Cedric Houston

No. 34
- Position: Running back

Personal information
- Born: June 28, 1982 (age 44) Little Rock, Arkansas, U.S.
- Listed height: 6 ft 0 in (1.83 m)
- Listed weight: 220 lb (100 kg)

Career information
- High school: Clarendon (Clarendon, Arkansas)
- College: Tennessee
- NFL draft: 2005: 6th round, 182nd overall pick

Career history
- New York Jets (2005–2006);

Awards and highlights
- 2× Second-team All-SEC (2003, 2004);

Career NFL statistics
- Rushing attempts: 194
- Rushing yards: 676
- Rushing touchdowns: 7
- Receptions: 15
- Receiving yards: 109
- Stats at Pro Football Reference

= Cedric Houston =

American football player (born 1982)

Cedric Leonard Houston (born June 28, 1982) is an American former professional football player who was a running back in the National Football League (NFL). He was selected by the New York Jets in the sixth round of the 2005 NFL draft. He played college football for the Tennessee Volunteers.

==Early life==
Houston played football, basketball, baseball and track and field while at Clarendon High School in Clarendon, Arkansas. He played in the first ever U.S. Army All-American Bowl on December 30, 2000. He held the Arkansas Activities Association record for career touchdowns with 97 from 2000 to 2022 at Clarendon High.

==College career==
Houston was a three-year starter at the University of Tennessee. He and Gerald Riggs, Jr. became the first players in Volunteers history to both amass 1,000 yards in the same season in 2004. In the 2004 season, he had three games over the 100-yard mark and two games with multiple touchdowns.

==Professional career==

===New York Jets===
The New York Jets selected Houston using their sixth round pick in the 2005 NFL draft. Houston struggled in training camp as a thyroid condition, discovered at the NFL Combine, caused frequent fatigue issues. He was given medication to treat the condition. Heading into the season, Houston served as backup to Curtis Martin and Derrick Blaylock however, Blaylock suffered a broken right foot in October 2005 thus elevating Houston to second on the depth chart. Martin suffered a knee injury that he played through for 10 weeks before Houston replaced him as the starter on December 11. As a rookie, he finished with 81 carries for 302 yards and two touchdowns in the 2005 season.

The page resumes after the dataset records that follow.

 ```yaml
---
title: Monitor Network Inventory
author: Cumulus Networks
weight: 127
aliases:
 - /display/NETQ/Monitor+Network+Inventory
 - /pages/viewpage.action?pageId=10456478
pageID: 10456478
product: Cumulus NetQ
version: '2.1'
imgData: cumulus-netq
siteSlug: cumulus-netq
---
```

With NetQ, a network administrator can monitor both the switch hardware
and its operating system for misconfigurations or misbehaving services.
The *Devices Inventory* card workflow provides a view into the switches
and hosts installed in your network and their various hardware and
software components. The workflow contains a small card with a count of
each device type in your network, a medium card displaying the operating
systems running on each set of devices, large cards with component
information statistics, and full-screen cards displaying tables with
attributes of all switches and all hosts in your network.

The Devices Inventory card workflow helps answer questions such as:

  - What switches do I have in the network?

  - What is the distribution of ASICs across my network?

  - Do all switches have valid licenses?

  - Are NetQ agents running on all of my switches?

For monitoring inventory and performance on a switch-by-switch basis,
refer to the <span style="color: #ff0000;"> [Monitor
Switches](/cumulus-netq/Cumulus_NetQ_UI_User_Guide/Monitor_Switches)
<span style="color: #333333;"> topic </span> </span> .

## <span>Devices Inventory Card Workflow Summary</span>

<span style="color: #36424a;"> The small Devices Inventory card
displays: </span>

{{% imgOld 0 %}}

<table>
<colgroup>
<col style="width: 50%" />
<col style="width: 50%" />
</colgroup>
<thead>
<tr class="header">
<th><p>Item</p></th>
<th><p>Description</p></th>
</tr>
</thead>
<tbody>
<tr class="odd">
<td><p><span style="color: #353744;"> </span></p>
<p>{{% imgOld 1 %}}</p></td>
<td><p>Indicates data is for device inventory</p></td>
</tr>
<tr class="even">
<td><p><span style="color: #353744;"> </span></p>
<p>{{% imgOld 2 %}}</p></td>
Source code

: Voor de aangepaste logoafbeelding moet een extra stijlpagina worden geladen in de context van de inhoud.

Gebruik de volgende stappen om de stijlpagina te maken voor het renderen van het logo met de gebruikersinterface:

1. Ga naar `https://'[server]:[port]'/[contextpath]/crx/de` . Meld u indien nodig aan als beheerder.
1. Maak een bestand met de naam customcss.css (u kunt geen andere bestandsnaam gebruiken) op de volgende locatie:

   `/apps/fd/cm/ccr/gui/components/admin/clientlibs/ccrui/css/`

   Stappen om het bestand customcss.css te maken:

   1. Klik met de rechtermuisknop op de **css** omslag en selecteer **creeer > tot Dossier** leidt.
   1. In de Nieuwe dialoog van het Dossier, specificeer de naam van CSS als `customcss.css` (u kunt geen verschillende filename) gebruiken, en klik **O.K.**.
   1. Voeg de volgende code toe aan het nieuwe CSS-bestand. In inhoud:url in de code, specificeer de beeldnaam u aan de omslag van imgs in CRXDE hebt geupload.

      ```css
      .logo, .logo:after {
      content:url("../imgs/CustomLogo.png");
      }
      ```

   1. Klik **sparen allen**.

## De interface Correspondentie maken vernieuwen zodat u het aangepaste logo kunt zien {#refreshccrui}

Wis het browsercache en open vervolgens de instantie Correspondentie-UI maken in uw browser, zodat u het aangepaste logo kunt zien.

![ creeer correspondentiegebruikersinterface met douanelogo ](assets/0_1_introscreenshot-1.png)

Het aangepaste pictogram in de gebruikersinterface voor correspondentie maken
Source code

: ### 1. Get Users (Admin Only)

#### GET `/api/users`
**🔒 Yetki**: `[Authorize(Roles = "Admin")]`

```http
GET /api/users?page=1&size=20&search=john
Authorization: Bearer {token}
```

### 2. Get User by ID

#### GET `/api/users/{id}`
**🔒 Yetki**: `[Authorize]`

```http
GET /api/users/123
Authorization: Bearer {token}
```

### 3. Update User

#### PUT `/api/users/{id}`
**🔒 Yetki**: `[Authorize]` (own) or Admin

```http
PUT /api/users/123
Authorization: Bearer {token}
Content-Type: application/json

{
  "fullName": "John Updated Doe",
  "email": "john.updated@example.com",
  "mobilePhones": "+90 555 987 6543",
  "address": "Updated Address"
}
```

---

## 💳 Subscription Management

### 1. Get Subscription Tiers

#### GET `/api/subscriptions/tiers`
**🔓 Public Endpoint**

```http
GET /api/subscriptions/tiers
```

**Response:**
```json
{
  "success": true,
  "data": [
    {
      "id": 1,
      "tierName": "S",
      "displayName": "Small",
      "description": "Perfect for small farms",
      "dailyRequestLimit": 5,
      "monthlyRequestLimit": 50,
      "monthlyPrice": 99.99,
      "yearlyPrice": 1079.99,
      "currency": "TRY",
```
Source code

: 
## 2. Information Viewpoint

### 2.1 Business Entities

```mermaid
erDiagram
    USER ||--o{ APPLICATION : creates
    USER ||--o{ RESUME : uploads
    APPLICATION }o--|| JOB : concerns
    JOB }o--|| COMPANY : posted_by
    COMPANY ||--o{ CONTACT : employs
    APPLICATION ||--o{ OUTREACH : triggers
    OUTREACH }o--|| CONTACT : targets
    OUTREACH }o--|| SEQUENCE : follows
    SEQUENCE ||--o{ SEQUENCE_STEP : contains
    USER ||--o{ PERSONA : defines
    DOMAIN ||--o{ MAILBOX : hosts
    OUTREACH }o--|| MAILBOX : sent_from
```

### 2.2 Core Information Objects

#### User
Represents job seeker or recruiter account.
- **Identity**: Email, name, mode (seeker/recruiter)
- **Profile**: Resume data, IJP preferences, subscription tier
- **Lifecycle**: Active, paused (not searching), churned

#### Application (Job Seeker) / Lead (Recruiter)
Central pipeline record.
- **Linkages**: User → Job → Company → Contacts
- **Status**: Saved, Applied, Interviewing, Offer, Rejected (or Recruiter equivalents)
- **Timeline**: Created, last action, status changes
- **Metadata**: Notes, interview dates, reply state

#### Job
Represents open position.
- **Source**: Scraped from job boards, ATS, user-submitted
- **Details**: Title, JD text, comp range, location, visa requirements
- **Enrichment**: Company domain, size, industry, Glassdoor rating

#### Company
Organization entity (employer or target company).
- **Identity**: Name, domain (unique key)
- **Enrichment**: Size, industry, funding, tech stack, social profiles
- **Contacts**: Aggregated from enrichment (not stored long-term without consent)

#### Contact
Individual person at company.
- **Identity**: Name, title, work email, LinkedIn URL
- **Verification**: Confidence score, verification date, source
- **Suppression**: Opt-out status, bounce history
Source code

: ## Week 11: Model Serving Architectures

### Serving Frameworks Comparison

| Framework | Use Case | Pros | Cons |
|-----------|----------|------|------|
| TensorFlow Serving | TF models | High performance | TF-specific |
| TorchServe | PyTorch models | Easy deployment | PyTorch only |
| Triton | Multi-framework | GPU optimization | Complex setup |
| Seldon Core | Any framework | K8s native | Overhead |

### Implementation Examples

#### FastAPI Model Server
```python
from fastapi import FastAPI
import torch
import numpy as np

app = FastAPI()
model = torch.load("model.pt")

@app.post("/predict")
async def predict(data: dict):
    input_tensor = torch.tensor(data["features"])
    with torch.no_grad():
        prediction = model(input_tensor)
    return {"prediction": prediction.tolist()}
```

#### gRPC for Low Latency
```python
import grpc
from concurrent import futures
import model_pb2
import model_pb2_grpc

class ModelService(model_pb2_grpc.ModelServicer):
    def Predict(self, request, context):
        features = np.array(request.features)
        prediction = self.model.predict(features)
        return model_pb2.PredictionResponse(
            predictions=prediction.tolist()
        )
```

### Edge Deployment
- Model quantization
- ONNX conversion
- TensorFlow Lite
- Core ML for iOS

Houston was involved in a car crash in April 2006 sustaining non-life-threatening injuries. He was later released from the hospital. In the 2006 season, he had 113 carries for 374 yards and five touchdowns in eight games and one start.

A day before the start of training camp, on July 26, 2007, Houston left the Jets for what was cited as personal reasons. It was later revealed Houston had decided to quit professional football to return to Tennessee to earn his degree. Houston remained on the Jets' reserve list the entire season and was eventually released on March 11, 2008.